Monitor for and correct other unsafe behaviours in real time. More traditional safety risks such as speeding, hard braking and not wearing a seatbelt are ongoing risk factors for which fleet managers should diligently monitor.
“We want to be able to point out when they’re not driving according to policy standards,” Calkins says. “If the driver doesn’t have their seatbelt on, I would want the (telematics) device to be able to alert that driver. The device continues to beep until that driver changes that action.
“Although they know they’re doing something wrong, they don’t know exactly what that buzzer is trying to tell them at that moment. We have a solution called GoTalk that is text-to-speech … when a driver doesn’t have the seatbelt buckled, you could have that device actually get spoken words to that driver telling them, please buckle your seatbelt. The same type of rule can be applied for speeding and harsh braking.”

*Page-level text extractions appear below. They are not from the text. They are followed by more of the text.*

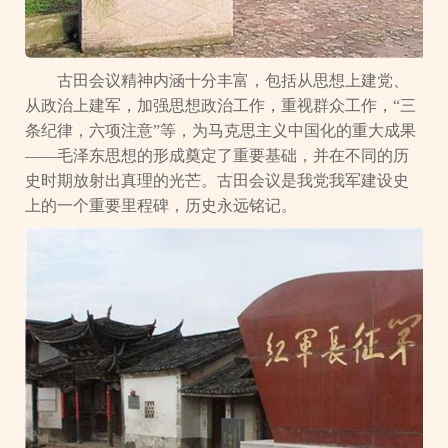
古田会议精神内涵十分丰富，包括从思想上建党、
从政治上建军，加强思想政治工作，重视群众工作，“三
条纪律，六项注意”等，为马克思主义中国化的重大成果
——毛泽东思想的形成奠定了重要基础，并在不同的历
史时期放射出真理的光芒。古田会议是我党我军建设史
上的一个重要里程碑，历史永远铭记。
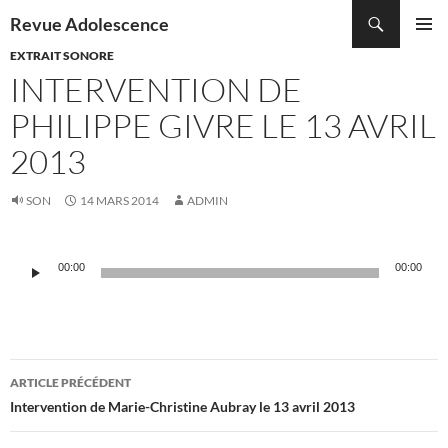
Recherche
Revue Adolescence
ALLER
EXTRAIT SONORE
MENU
AU
PRINCI
INTERVENTION DE
CONTENU
PHILIPPE GIVRE LE 13 AVRIL
2013
SON
14 MARS 2014
ADMIN
Lecteur
00:00
00:00
audio
Navigation
ARTICLE PRÉCÉDENT
des
Intervention de Marie-Christine Aubray le 13 avril 2013
articles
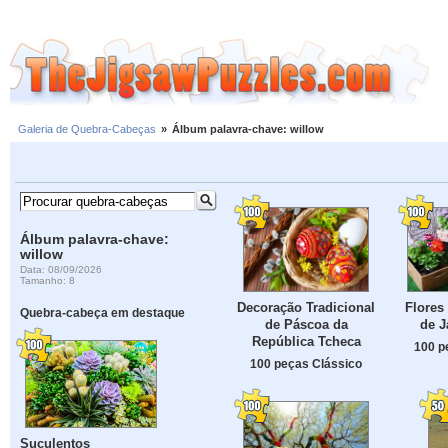
Galeria de Quebra-Cabeças
»
Álbum palavra-chave: willow
Álbum palavra-chave:
willow
Data: 08/09/2026
Tamanho: 8
Decoração Tradicional
Flores
Quebra-cabeça em destaque
de Páscoa da
de 
República Tcheca
100 p
100 peças Clássico
Suculentos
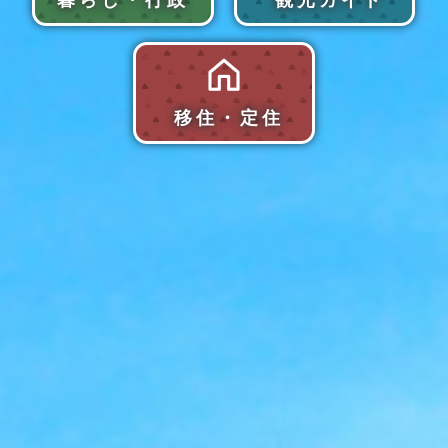
移住・定住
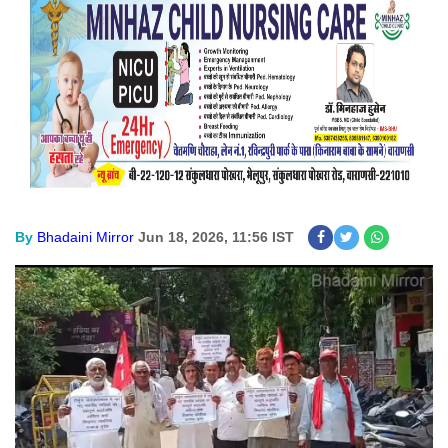
By
Bhadaini Mirror
Jun 18, 2026, 11:56 IST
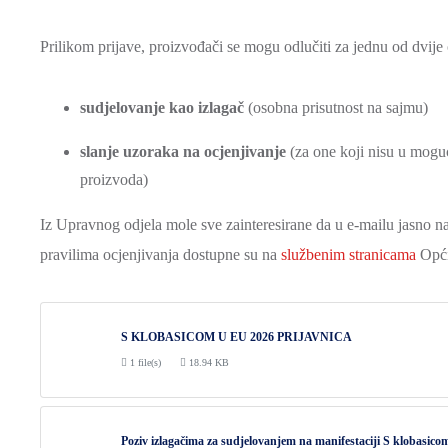
Prilikom prijave, proizvođači se mogu odlučiti za jednu od dvije 
sudjelovanje kao izlagač
(osobna prisutnost na sajmu)
slanje uzoraka na ocjenjivanje
(za one koji nisu u moguć
proizvoda)
Iz Upravnog odjela mole sve zainteresirane da u e-mailu jasno naz
pravilima ocjenjivanja dostupne su na
službenim stranicama
Općin
S KLOBASICOM U EU 2026 PRIJAVNICA
1 file(s)
18.94 KB
Poziv izlagačima za sudjelovanjem na manifestaciji S klobasic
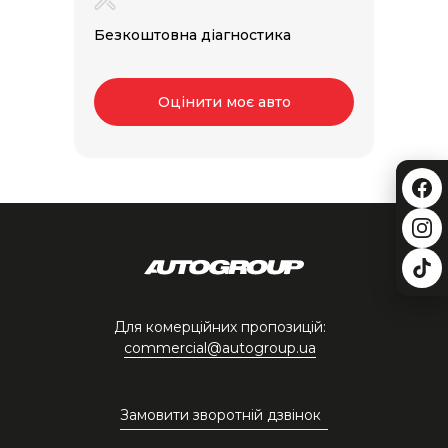
Безкоштовна діагностика
Оцінити моє авто
Для комерційних пропозицій:
commercial@autogroup.ua
Замовити зворотній дзвінок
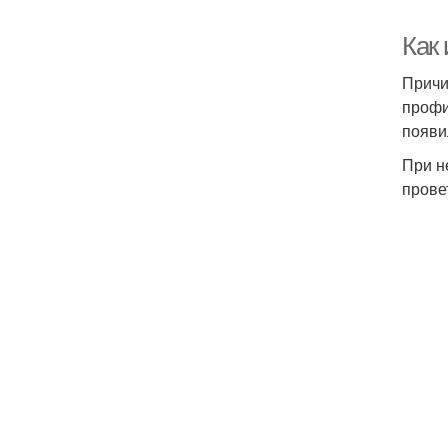
Как
Причи
профи
появи
При н
прове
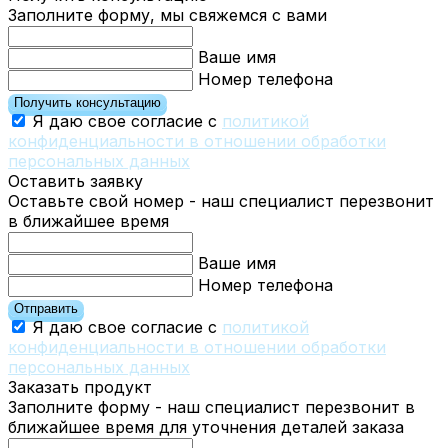
Заполните форму, мы свяжемся с вами
Ваше имя
Номер телефона
Получить консультацию
Я даю свое согласие с
политикой
конфиденциальности в отношении обработки
персональных данных
Оставить заявку
Оставьте свой номер - наш специалист перезвонит
в ближайшее время
Ваше имя
Номер телефона
Отправить
Я даю свое согласие с
политикой
конфиденциальности в отношении обработки
персональных данных
Заказать продукт
Заполните форму - наш специалист перезвонит в
ближайшее время для уточнения деталей заказа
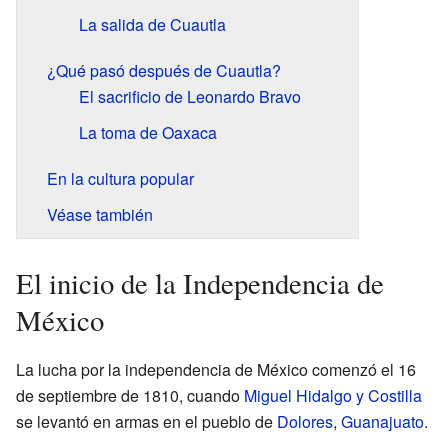
La salida de Cuautla
¿Qué pasó después de Cuautla?
El sacrificio de Leonardo Bravo
La toma de Oaxaca
En la cultura popular
Véase también
El inicio de la Independencia de
México
La lucha por la independencia de México comenzó el 16
de septiembre de 1810, cuando
Miguel Hidalgo y Costilla
se levantó en armas en el pueblo de
Dolores
,
Guanajuato
.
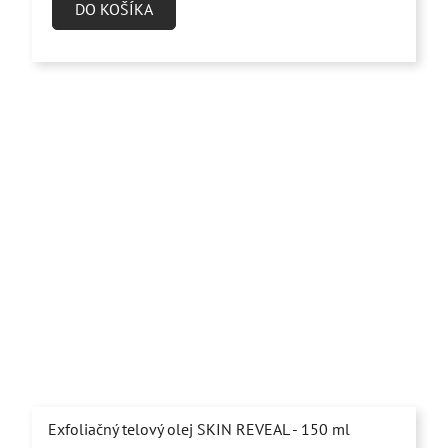
je
DO KOŠÍKA
5,0
z
5
hviezdičiek.
Exfoliačný telový olej SKIN REVEAL - 150 ml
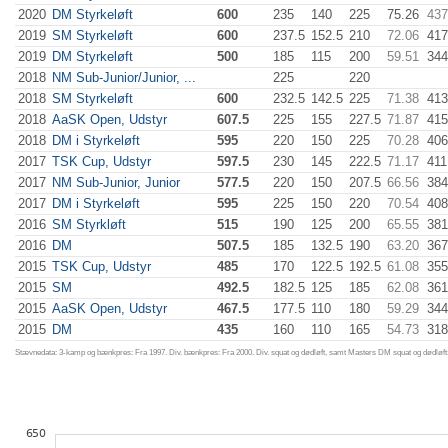
2020
DM Styrkeløft
600
235
140
225
75.26
437
2019
SM Styrkeløft
600
237.5
152.5
210
72.06
417
2019
DM Styrkeløft
500
185
115
200
59.51
344
2018
NM Sub-Junior/Junior, ...
225
220
2018
SM Styrkeløft
600
232.5
142.5
225
71.38
413
2018
AaSK Open, Udstyr
607.5
225
155
227.5
71.87
415
2018
DM i Styrkeløft
595
220
150
225
70.28
406
2017
TSK Cup, Udstyr
597.5
230
145
222.5
71.17
411
2017
NM Sub-Junior, Junior
577.5
220
150
207.5
66.56
384
2017
DM i Styrkeløft
595
225
150
220
70.54
408
2016
SM Styrkløft
515
190
125
200
65.55
381
2016
DM
507.5
185
132.5
190
63.20
367
2015
TSK Cup, Udstyr
485
170
122.5
192.5
61.08
355
2015
SM
492.5
182.5
125
185
62.08
361
2015
AaSK Open, Udstyr
467.5
177.5
110
180
59.29
344
2015
DM
435
160
110
165
54.73
318
Stævnedata: 3-kamp og bænkpres: Fra 1997. Div. bænkpres: Fra 2000. Div. squat og dødløft, samt Masters DM squat og dødløft:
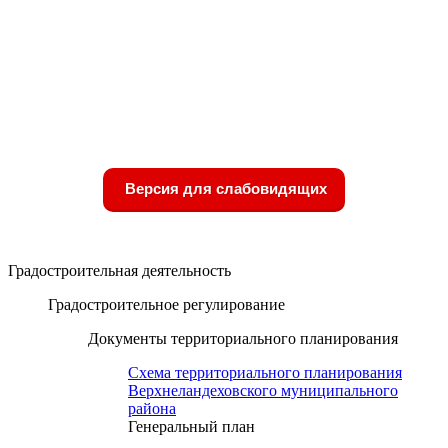
Версия для слабовидящих
Градостроительная деятельность
Градостроительное регулирование
Документы территориального планирования
Схема территориального планирования
Верхнеландеховского муниципального
района
Генеральный план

Reward positive habits. Monitoring behaviours reveals repeat offenders, but it also highlights drivers who follow the rules and take responsibility for their own safety. Rewarding these drivers and making an example of them can encourage better behaviour from others.
“Sometimes (fleet managers) use the gamification approach to try to get drivers to stay in that high score green zone,” Calkins says. “Sometimes there are monetary awards to having a good score. Putting the power in the driver’s hands, whether through a mobile app or a report they get by email … (drivers) trying to be that number one, always trying to be in the green, I think is important.”